Continuous monitoring actively identifies, quantifies, and reports control failures such as duplicate vendor records, duplicate payments, and transactions that fall outside of approved parameters. It highlights opportunities to improve operational processes.
Overall responsibility for IRS continuous monitoring includes:
Management (all levels) - Issues and monitors internal control programs, policies, and procedures. Continuously assesses key business controls and transactions, which permits ongoing insight into the effectiveness of the controls and the integrity of transactions.
Information Technology (IT) - Issues security, policy, and guidance for the IRS’ information systems (see IRM 10.8.1, Information Technology Security, Policy and Guidance). Conducts annual assessments of automated internal controls that affect authorizing, processing, transmitting, or reporting material financial transactions to determine whether security controls are in place and operating effectively.
CFO Financial Management (FM) - Conducts reconciliations and reviews in preparation of financial statements to verify timely and accurate reporting.
CFO Corporate Planning and Internal Control (CPIC) - Conducts interim and year-end internal control testing to determine the IRS' compliance with laws and regulations. (See IRM 1.4.2, Resource Guide for Managers, Monitoring and Improving Internal Control).
Continuous monitoring can be traced back to its roots in traditional auditing processes. It goes further than a traditional periodic snapshot audit by putting in place continuous monitoring of transactions and controls so that weak or poorly designed controls can be corrected. When assessing federal agency compliance, inspectors general, evaluators, auditors, and assessors consider the intent of the security concepts and principles articulated within the specific guidance document and how the agency applied the guidance in the context of its mission and business responsibilities, operational environment, and unique organizational conditions. (See NIST Special Publication 800-37, Revision 1, Guide for Applying the Risk Management Framework to Federal Information System Backgrounds)

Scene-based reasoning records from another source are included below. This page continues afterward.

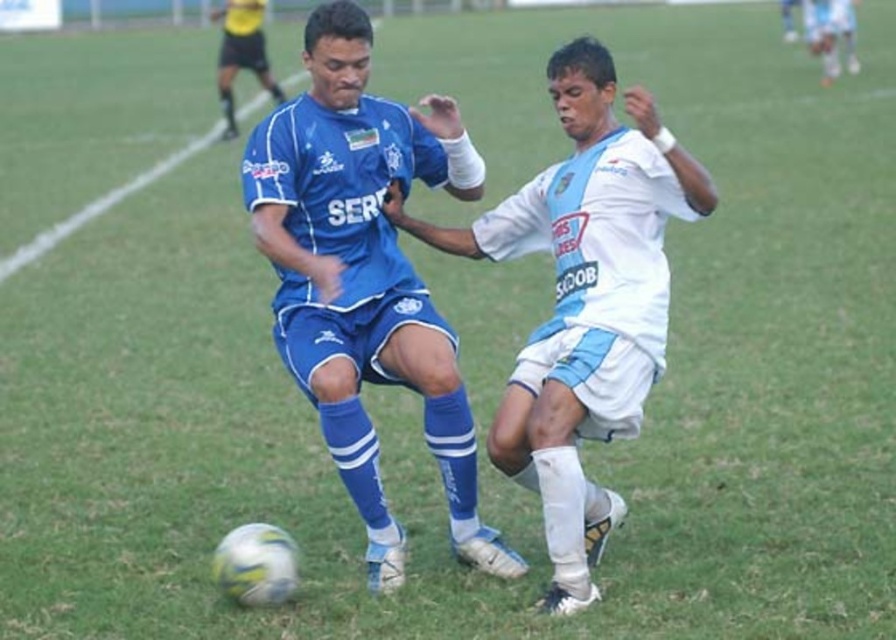
Question: Is matte blue jersey at center in front of white matte soccer player at center?

Choices:
 (A) yes
 (B) no

Answer: (B)

Question: Which of the following is the farthest from the observer?

Choices:
 (A) (364, 58)
 (B) (631, 148)

Answer: (A)

Question: Is matte blue jersey at center thinner than white matte soccer player at center?

Choices:
 (A) yes
 (B) no

Answer: (A)

Question: Does matte blue jersey at center appear over white matte soccer player at center?

Choices:
 (A) no
 (B) yes

Answer: (B)

Question: Which object is closer to the camera taking this photo?

Choices:
 (A) matte blue jersey at center
 (B) white matte soccer player at center

Answer: (B)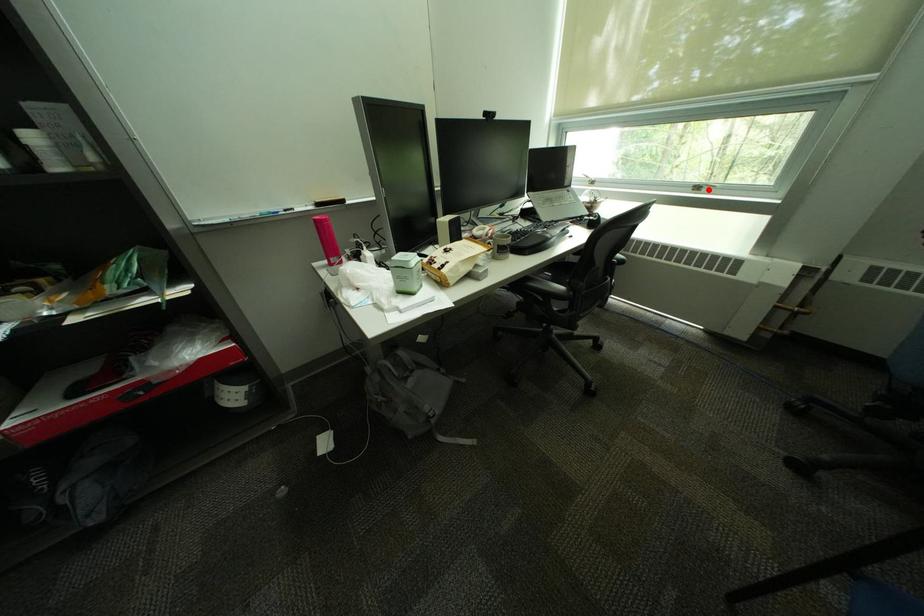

IT continuous monitoring activities intersect the IRS A-123 internal control activities through interim and year-end operational controls testing. (See IRM 126.96.36.199, The Department of the Treasury’s Five-Part Approach.)
Transactions IT-2, Set-up and Maintenance of Systems Applications Security, and IT-3, Verify Systems Software Change Control Procedures, include an objective to determine whether user access, roles, and permissions are monitored and updated as necessary. Also included is a comparison of the risks and controls listed in the Control Design Analysis template to those in NIST Special Publication 800-53, Revision 4, Security and Privacy Controls for Federal Information Systems and Organizations to determine compliance with NIST requirements.

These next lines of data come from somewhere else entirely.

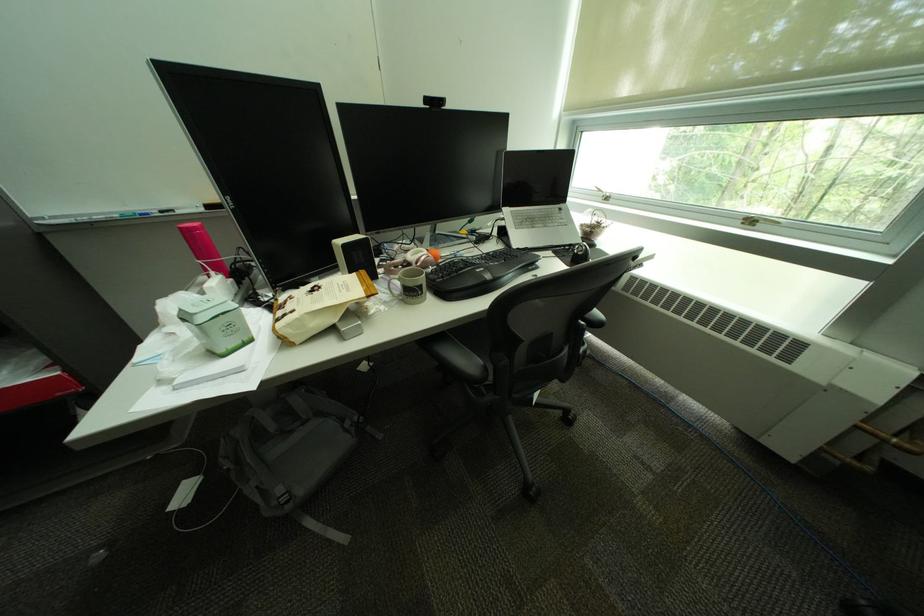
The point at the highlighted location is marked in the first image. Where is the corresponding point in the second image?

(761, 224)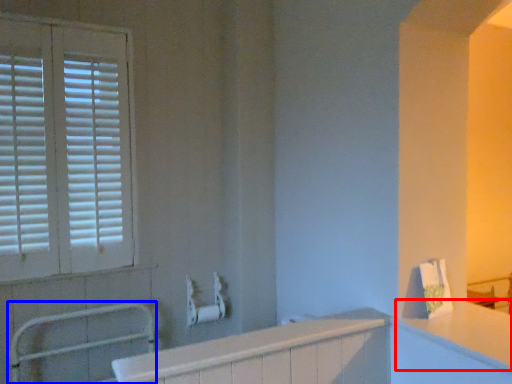
Question: Which object appears farthest to the camera in this image, counter top (highlighted by a red box) or balustrade (highlighted by a blue box)?

Choices:
 (A) counter top
 (B) balustrade

Answer: (B)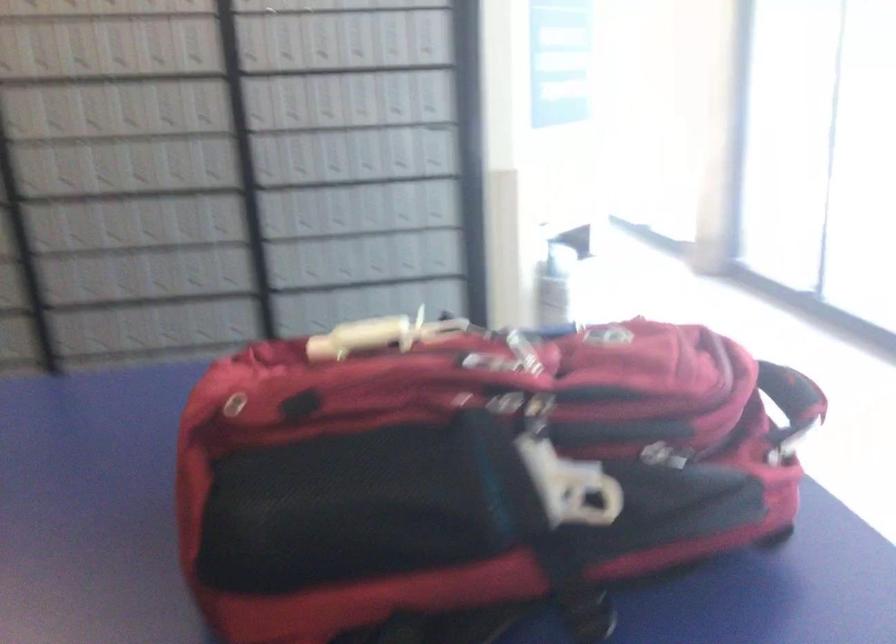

Transactions IT-14, TIER Upload and Government-wide Treasury Account Symbols (GTAS) Reporting and IT-15, TIER Financial Statement (TFS) Financial Generation (Administrative and Custodial), includes an objective to verify that processes and internal controls are in place for composing, reviewing and approving financial data required for TIER data transmission.
Through continuous monitoring, weak or poorly-designed controls can be corrected or replaced to improve the IRS risk profile. Multi-disciplinary teams consisting of automated systems specialists and accounting and reporting experts will use the appropriate policies and procedures as a basis for performing periodic and routine examinations of each of the financial systems that authorize, process, transmit, or report material financial transactions.